**WHAT THE TASK REQUIRES:**
Where the string "Admin" shows up in a line of the records, copy that line.

(Pictures paired with source code)
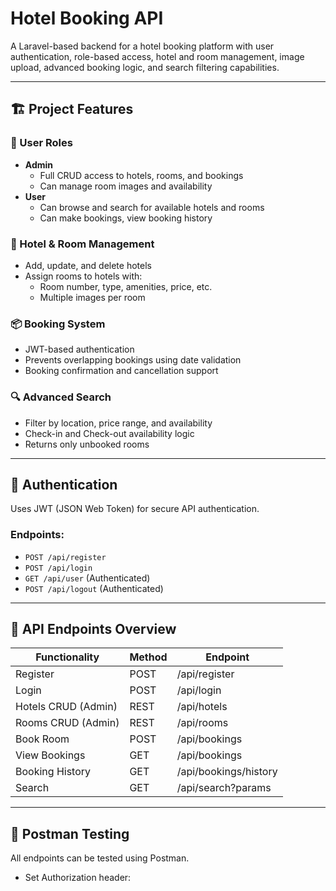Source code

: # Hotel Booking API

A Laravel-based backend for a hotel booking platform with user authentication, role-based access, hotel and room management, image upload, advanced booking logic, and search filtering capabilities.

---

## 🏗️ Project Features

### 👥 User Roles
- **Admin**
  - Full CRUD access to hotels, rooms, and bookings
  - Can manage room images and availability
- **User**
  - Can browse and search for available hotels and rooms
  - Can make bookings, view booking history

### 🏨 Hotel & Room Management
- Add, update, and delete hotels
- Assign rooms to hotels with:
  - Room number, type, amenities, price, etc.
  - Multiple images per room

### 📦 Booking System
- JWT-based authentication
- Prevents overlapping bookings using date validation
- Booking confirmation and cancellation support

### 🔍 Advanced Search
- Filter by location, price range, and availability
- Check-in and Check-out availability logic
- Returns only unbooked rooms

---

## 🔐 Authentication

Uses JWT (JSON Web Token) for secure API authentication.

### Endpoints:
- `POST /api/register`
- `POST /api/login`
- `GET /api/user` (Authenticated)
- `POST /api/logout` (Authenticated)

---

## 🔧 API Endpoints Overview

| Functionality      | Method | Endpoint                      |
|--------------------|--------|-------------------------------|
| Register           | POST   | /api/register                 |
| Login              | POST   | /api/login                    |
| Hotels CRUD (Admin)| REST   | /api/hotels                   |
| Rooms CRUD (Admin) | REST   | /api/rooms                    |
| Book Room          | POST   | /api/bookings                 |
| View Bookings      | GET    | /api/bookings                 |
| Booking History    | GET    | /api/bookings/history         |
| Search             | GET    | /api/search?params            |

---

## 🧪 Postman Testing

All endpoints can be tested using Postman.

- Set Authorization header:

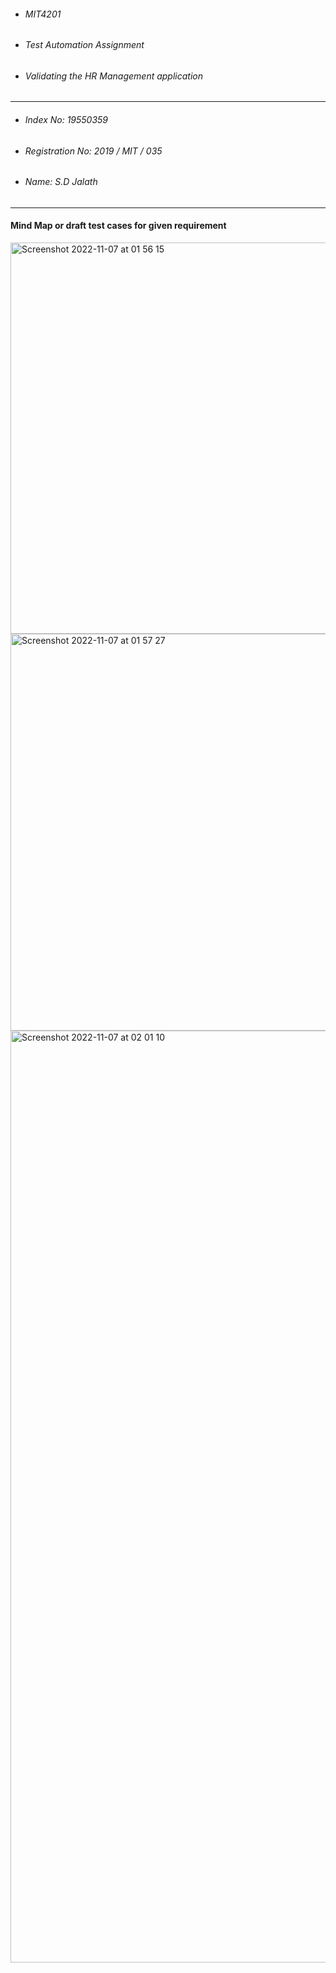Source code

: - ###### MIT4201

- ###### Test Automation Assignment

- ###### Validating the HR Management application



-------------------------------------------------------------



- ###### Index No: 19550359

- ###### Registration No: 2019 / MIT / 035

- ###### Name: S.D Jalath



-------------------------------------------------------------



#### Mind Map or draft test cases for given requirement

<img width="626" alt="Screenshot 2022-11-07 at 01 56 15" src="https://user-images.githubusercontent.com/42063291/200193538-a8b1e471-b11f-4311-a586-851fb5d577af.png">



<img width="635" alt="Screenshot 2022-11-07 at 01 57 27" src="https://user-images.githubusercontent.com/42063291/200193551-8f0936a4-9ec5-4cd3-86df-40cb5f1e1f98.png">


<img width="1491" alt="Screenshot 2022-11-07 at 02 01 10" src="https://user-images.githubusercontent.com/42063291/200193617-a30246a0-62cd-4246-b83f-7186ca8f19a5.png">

---

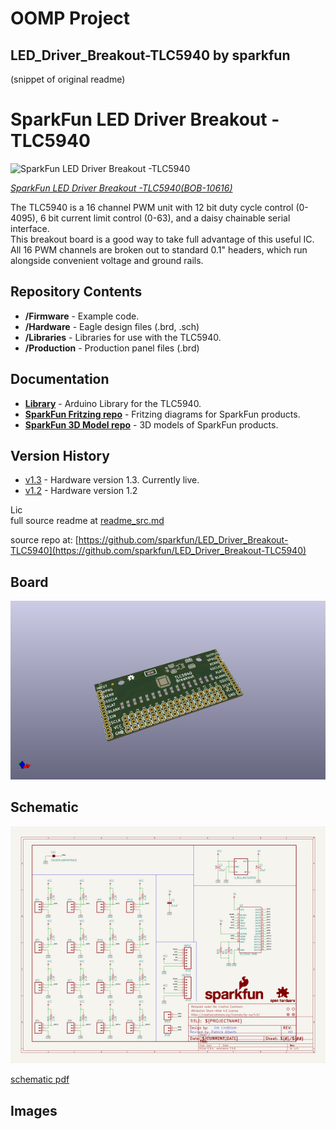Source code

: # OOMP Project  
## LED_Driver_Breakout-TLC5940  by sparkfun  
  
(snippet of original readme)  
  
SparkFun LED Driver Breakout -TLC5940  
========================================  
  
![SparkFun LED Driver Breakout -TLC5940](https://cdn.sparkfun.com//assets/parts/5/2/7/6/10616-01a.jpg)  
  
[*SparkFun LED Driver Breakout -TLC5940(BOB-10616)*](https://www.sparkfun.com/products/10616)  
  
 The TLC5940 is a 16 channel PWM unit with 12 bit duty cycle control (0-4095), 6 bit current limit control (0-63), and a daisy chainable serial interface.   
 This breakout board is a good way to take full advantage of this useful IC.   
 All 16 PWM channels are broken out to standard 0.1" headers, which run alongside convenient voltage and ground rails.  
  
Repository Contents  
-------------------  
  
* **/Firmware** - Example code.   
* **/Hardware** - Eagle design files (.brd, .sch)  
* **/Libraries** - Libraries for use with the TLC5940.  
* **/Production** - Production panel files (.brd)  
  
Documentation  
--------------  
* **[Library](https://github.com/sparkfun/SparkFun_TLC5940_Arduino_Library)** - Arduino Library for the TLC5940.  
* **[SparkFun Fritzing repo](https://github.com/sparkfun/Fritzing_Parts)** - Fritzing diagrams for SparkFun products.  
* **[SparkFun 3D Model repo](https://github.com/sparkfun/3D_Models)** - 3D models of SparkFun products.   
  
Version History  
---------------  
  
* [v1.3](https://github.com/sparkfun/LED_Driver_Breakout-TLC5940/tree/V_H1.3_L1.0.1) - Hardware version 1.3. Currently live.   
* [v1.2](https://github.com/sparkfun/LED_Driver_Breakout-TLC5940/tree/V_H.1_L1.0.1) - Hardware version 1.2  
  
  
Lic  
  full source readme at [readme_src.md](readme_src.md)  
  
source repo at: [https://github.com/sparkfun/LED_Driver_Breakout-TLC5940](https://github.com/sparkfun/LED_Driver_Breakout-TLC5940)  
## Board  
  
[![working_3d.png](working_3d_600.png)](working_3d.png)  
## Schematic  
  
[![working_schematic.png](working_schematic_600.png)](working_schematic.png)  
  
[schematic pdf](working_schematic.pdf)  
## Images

**ANSWER FOR THIS EXERCISE:**
- **Admin**
| Hotels CRUD (Admin)| REST   | /api/hotels                   |
| Rooms CRUD (Admin) | REST   | /api/rooms                    |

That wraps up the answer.